In the stories about the acquisition of GitHub by Microsoft, one thing often seems to be overlooked. It’s the name of GitHub’s new CEO: Nat Friedman. If anything makes me confident GitHub won’t lose it’s way now, it’s him. To understand why, I have to get a bit personal and go into the past.

In late 2009, I was interviewing for a job at SUSE. As part of the process, the interviewers showed me SUSE Studio, one of the newest SUSE projects at the time. It was a web-based Linux distribution builder, which was an innovative idea in 2009, but I was actually most impressed by the application’s UI/UX. The whole application looked modern, visually pleasing, and simple to use. It certainly didn’t look like a typical product of a Linux company, more like a product of a startup. This apparent ability of SUSE to create such a top-notch application convinced me to join the company, and I ended up in the SUSE Studio team.
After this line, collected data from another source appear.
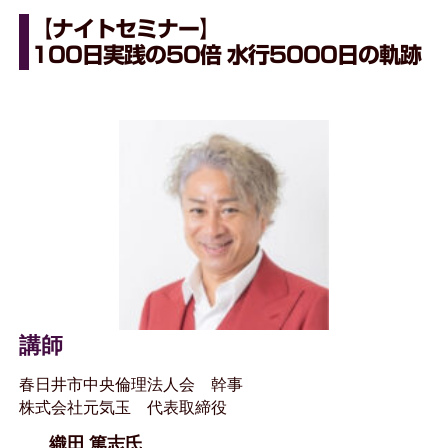
【ナイトセミナー】
100日実践の50倍 水行5000日の軌跡
講師
春日井市中央倫理法人会 幹事
株式会社元気玉 代表取締役
織田 篤志氏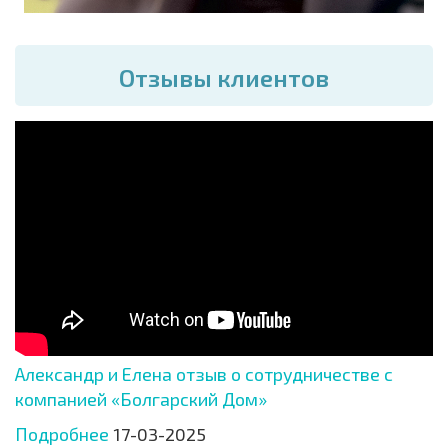
Отзывы клиентов
Александр и Елена отзыв о сотрудничестве с
компанией «Болгарский Дом»
Подробнее
17-03-2025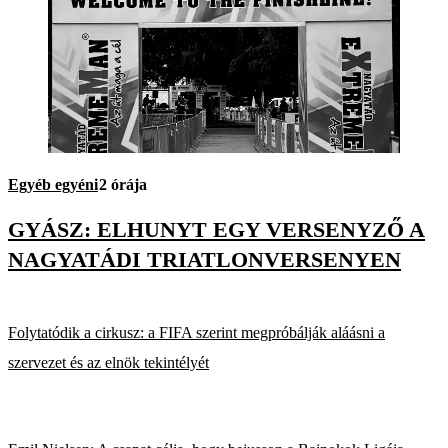
Egyéb egyéni
2 órája
GYÁSZ: ELHUNYT EGY VERSENYZŐ A
NAGYATÁDI TRIATLONVERSENYEN
Folytatódik a cirkusz: a FIFA szerint megpróbálják aláásni a
szervezet és az elnök tekintélyét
This is how SUSE Studio looked at the time I worked at SUSE.
This is how SUSE Studio looked at the time I worked at SUSE. Source: SUSE Studio blog

After I started at SUSE, I was curious what the secret sauce was and soon stumbled upon the name of Nat Friedman. The whole project was apparently his idea. He convinced the management about it, assembled a team of the best developers he could find, ran it in a startup fashion, and built the product over two years. Remember, this was in a big company full of Novell corporate-style managers on one side and hardcore Linux hackers on the other side. It was no small feat.

Unfortunately, Nat left SUSE shortly before I joined, so I never met him personally. However, I heard many stories about him as he achieved somewhat of a legendary status in the company. Multiple people expressed regrets that I missed him just by few weeks. If I came in earlier, he would have been my boss.

Knowing what I know about Nat and his work, I was pleasantly surprised to see his name pop up as a CEO of GitHub. He has a long history of involvement both in open source and startups (he got into Microsoft via an acquisition of Xamarin, similarly to how he ended up at SUSE after Novell’s 2003 acquisition of Ximian). And from what I’ve seen at SUSE, he seems to be a natural born builder and leader. So I’m pretty sure he can get the CEO job done and that with him, GitHub is in good hands.